I'm trying to show that this generalizes for all $n$ and $k$. It's fairly easy to show that all players playing strategy $E$ at all stages is a Nash equilibrium. What I want to show is that it's the unique Nash equilibrium, i.e., that any profile in which at least one player plays strategy $H$ at at least one stage is not a Nash equilibrium (I'm hopeful that the correct answer to that question rules out mixed-strategy equilibria as well).

What makes it tricky is that it's not just always better for any player to move to the "always $E$" strategy. For example, when everyone is playing "always $H$", in general only the slowest player (lowest value of $\lambda_i$) has an incentive to switch (I did manage to prove this in general).

So something like the following might work: given a profile, the slowest player that is not already playing "always $E$" has an incentive to switch. I've tried to show that the slowest player always has an incentive to switch to "always $E$", or that the slowest player always has an incentive to at least play $E$ on the first stage, or that the slowest player always has an incentive to at least play $E$ on the last stage ($k-1$). In each case I get bogged down in the details.
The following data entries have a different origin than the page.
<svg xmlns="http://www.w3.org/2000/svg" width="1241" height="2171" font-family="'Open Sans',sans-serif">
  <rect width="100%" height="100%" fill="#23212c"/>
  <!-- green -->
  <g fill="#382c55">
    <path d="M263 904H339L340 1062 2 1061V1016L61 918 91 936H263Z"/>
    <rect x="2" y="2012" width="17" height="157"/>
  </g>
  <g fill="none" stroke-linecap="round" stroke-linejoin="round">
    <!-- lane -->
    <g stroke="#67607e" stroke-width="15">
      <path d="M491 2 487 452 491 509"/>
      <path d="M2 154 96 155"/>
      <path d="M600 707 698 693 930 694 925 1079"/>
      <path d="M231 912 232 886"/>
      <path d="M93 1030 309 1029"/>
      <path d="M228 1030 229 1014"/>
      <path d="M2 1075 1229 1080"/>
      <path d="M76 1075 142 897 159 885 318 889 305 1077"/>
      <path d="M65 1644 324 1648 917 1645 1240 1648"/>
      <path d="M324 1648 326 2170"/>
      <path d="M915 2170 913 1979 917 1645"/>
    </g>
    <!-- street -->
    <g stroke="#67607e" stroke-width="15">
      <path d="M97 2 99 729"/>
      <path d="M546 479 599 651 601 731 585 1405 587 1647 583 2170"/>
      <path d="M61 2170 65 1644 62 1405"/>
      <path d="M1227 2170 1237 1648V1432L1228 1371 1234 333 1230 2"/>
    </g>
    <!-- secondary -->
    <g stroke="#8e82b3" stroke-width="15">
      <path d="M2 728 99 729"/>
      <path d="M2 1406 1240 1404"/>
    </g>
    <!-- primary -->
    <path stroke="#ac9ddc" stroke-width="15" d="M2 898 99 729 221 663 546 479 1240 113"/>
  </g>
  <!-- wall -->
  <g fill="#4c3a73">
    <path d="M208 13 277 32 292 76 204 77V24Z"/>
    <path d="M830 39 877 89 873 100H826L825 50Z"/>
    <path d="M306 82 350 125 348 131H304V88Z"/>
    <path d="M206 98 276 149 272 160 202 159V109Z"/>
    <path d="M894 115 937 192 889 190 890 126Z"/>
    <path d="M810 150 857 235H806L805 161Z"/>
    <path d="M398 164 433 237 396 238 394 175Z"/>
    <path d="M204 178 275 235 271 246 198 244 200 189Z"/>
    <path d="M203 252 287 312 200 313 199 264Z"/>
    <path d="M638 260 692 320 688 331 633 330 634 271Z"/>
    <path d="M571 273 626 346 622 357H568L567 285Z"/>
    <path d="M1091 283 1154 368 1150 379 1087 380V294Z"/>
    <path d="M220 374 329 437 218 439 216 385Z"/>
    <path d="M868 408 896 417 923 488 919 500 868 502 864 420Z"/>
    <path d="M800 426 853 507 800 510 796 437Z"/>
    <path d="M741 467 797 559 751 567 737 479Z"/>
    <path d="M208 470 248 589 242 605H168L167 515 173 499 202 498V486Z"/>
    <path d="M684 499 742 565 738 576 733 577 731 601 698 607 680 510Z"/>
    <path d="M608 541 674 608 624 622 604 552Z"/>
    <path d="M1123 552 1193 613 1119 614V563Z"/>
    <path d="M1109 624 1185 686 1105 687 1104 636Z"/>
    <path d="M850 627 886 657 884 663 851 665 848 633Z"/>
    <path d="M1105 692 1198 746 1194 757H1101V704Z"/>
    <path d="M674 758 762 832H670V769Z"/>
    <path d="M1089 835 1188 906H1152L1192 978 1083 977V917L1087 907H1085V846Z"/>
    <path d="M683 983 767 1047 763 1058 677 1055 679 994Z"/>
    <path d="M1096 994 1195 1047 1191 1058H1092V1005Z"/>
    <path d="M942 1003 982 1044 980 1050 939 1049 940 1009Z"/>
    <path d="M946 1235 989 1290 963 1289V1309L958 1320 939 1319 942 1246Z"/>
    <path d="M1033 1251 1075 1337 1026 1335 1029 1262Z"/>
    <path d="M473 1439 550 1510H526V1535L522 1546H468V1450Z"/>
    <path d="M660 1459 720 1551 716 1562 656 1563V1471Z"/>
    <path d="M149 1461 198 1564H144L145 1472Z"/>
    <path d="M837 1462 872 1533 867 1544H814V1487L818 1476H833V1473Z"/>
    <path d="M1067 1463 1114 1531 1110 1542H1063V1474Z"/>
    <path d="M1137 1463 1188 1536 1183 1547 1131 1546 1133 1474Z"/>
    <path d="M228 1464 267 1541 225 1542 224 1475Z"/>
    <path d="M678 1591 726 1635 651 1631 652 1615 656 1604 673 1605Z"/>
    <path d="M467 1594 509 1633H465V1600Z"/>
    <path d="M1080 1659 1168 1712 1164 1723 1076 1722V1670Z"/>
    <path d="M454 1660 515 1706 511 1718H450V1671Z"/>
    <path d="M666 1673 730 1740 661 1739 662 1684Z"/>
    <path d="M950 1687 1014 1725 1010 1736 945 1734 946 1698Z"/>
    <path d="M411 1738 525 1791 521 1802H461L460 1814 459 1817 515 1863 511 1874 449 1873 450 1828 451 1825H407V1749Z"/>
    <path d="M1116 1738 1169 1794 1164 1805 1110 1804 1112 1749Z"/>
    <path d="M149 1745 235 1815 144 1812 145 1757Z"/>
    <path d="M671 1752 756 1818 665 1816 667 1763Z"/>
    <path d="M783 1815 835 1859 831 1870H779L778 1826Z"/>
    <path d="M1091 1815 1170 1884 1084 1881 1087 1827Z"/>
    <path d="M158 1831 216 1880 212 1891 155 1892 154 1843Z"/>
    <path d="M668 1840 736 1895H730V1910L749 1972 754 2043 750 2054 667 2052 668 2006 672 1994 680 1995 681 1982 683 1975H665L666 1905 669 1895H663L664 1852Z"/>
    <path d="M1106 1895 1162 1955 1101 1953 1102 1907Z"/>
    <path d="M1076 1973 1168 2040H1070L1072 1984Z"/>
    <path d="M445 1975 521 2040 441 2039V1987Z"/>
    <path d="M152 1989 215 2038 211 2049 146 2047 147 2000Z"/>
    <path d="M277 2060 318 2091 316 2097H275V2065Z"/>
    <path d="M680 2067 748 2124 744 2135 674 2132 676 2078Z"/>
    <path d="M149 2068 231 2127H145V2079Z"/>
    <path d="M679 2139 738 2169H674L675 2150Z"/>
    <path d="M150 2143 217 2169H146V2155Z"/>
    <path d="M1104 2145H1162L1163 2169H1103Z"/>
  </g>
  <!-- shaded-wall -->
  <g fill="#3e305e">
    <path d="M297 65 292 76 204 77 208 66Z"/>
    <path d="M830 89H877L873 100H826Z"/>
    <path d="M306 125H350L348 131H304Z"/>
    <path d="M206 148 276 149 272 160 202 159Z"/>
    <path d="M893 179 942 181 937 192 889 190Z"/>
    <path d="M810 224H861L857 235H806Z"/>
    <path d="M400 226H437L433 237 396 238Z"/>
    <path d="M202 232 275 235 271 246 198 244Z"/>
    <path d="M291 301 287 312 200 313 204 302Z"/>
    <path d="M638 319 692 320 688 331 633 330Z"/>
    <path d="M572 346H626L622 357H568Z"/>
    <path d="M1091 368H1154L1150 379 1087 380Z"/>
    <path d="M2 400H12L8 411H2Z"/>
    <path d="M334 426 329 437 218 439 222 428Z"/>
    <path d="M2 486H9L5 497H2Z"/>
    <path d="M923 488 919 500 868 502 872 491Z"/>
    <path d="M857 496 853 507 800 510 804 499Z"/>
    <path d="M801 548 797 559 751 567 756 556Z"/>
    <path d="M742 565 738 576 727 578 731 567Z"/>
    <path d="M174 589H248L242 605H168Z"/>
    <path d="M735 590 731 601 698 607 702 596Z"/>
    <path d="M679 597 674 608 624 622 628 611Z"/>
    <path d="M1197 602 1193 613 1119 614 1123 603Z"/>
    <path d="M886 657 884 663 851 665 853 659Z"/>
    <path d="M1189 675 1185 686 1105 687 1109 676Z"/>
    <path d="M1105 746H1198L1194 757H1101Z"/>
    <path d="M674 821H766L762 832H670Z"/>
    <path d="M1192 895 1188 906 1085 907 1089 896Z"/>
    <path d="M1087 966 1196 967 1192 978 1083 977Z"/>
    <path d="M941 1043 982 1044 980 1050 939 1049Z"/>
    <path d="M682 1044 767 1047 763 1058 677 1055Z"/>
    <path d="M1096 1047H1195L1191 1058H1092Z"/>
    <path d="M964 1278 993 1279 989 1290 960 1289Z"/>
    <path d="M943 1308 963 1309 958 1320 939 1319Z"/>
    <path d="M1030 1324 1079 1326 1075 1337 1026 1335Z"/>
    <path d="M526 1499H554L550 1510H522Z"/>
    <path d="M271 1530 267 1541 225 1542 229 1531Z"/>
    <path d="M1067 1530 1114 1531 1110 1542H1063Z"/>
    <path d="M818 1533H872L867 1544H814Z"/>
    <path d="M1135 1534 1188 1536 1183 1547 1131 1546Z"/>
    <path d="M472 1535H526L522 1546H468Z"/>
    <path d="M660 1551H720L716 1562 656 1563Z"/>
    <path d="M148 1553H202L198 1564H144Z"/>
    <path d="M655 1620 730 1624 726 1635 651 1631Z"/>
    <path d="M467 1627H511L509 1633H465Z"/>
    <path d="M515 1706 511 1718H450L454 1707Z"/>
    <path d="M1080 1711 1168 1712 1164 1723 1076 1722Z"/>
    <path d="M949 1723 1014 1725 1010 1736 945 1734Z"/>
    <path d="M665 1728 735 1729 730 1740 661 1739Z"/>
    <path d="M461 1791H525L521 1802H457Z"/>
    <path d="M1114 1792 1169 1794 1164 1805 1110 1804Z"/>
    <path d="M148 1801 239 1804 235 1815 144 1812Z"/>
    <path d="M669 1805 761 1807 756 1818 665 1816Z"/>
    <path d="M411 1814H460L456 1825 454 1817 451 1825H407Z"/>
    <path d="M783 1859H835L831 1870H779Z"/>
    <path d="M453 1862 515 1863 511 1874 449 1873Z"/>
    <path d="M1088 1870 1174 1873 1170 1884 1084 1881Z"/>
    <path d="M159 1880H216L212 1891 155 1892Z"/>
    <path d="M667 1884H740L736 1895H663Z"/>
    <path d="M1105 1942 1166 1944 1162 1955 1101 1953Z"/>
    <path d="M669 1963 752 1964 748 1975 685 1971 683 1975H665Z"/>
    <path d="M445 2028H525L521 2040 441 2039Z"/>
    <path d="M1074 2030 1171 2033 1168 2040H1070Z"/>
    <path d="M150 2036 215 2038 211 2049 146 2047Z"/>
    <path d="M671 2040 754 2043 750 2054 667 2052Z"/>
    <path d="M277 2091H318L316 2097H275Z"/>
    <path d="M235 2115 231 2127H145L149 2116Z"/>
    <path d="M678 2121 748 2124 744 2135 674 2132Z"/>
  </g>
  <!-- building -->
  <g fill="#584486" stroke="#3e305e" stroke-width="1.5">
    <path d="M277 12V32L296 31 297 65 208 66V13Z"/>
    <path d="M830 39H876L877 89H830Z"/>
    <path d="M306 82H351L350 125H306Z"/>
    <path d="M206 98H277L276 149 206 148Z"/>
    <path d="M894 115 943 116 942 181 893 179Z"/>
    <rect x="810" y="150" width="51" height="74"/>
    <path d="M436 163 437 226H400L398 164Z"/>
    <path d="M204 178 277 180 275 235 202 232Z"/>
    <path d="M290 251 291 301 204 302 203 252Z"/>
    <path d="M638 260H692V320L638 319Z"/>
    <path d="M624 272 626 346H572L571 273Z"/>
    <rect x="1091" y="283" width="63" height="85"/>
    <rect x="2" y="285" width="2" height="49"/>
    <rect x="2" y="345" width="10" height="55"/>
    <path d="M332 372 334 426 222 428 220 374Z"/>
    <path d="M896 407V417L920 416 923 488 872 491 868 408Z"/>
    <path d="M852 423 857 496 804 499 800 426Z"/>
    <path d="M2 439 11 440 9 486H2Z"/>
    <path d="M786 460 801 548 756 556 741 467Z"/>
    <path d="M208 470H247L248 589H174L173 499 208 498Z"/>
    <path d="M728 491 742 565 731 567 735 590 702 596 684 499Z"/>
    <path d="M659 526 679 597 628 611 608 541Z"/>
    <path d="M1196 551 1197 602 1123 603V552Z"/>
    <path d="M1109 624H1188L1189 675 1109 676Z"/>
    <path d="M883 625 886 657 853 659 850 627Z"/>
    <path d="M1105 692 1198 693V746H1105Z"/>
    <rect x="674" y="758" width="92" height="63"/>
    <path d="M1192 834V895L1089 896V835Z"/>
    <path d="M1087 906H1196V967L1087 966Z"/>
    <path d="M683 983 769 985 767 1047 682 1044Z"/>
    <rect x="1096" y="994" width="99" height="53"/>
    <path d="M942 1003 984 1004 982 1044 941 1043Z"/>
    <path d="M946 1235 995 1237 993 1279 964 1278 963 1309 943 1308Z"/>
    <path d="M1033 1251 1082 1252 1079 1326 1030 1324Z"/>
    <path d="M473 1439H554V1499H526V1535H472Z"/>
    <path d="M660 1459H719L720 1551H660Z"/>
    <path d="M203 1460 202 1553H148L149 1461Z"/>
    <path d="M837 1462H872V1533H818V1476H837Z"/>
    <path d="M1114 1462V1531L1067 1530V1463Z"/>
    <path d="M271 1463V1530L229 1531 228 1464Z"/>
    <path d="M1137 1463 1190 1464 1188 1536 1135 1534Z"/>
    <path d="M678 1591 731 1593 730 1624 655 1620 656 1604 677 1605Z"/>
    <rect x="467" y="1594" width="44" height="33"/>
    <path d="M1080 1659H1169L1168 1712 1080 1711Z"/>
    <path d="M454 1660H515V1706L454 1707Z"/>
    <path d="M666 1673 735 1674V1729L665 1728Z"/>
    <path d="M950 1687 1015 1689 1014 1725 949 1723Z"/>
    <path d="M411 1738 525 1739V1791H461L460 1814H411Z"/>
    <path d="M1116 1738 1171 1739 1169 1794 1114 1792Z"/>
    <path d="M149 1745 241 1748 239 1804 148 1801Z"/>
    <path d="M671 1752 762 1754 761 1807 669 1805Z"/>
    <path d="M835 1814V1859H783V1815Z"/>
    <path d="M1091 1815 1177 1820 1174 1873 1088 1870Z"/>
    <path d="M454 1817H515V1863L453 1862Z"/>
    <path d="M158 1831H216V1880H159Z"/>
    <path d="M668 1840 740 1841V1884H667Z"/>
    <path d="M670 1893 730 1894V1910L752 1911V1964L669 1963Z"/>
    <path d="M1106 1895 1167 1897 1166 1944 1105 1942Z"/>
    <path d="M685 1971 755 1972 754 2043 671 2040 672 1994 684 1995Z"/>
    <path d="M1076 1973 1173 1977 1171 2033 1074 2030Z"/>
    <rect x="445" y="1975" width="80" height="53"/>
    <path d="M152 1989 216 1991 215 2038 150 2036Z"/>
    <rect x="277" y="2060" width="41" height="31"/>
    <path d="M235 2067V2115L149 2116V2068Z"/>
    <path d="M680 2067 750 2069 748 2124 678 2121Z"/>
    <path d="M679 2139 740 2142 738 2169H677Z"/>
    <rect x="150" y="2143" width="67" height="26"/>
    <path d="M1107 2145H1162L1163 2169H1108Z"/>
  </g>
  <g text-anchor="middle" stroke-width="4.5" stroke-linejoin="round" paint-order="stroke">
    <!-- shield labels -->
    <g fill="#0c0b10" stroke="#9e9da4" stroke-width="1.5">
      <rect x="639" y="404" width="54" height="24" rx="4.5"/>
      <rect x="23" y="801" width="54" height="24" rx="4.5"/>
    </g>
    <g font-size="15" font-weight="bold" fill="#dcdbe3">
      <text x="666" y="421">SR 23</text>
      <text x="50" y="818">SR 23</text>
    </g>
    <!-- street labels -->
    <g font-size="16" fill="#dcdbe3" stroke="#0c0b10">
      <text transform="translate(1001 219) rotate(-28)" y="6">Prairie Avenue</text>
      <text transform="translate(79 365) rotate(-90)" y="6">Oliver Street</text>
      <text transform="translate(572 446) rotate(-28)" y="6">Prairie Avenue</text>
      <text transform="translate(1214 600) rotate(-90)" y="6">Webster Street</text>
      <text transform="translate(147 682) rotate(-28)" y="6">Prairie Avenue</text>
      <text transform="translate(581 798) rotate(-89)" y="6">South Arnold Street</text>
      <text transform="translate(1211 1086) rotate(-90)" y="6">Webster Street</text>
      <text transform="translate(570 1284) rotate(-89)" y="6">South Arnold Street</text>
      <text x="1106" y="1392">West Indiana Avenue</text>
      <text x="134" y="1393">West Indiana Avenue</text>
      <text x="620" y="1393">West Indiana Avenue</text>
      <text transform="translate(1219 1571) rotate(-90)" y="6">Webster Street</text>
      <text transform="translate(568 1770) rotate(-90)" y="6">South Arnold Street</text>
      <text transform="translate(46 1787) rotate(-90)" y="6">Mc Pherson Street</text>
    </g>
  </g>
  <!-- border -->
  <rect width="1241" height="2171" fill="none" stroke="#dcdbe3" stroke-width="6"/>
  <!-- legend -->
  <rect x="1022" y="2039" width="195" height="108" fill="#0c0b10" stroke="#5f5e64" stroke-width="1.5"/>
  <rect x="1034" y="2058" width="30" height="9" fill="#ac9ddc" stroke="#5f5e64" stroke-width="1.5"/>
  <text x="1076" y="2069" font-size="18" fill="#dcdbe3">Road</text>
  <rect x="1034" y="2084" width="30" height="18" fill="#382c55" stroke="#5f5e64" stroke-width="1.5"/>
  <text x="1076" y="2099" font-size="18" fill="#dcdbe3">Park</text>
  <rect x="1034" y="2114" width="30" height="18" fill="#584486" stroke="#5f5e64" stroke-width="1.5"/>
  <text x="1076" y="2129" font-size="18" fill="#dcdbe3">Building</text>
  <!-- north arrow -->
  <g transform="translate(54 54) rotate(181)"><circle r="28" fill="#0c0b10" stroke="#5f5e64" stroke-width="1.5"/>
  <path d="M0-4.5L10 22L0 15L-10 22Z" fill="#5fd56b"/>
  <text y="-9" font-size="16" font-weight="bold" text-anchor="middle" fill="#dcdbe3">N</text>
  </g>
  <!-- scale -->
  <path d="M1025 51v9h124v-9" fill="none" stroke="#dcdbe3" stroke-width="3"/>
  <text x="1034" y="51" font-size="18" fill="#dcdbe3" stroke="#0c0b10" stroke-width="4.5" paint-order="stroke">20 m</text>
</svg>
I'm looking for a new approach or a way of looking at it. Even just a way of writing down the problem with less words and more mathematical notation might give new insight. I'm happy to say more about what I've tried but this is already quite long so I'll stop here. Thanks in advance for your help!

1

There are 1 best solutions below

0
On BEST ANSWER

So I finally figured this out. Note the following:

  • The game is zero-sum: regardless of the strategies played by each player, at the end of the game the sum of all players' payoff is $k$.
  • As noted in the question, if all players play strategy $E$ at all their information sets (the equilibrium), the expected payoff to player $i$ is $k\cdot\lambda_i/\lambda$.
  • In any strategy profile in which player $i$ plays $E$ at all her information sets, but at least one player does not, player $i$'s payoff is strictly greater than $k\cdot\lambda_i/\lambda$. This is because, by playing $E$ at every information set, she expects to get $k\cdot\lambda_i/\lambda$ during the first $k$ stage completions (regardless of whether other players are claiming their utility). But because, with positive probability, the game is not over after the first $k$ stage completions, she gets some extra utility with positive probability. This is the crucial step, and I'm happy to elaborate.
  • Now consider any strategy profile in which at least one player is playing a non-equilibrium strategy with positive probability. Each player $i$ who is playing the equilibrium strategy is getting a greater expected payoff than they would in equilibrium by the previous bullet point. Because the game is zero-sum, at least one of the players is worse off than she would be in equilibrium. This player's expected payoff would be improved if she switched to the equilibrium strategy. So the strategy profile under consideration is not a Nash equilibrium.
  • Hence, the strategy profile in which every player plays the pure strategy of "$E$ at every information set" is the unique Nash equilibrium of this game.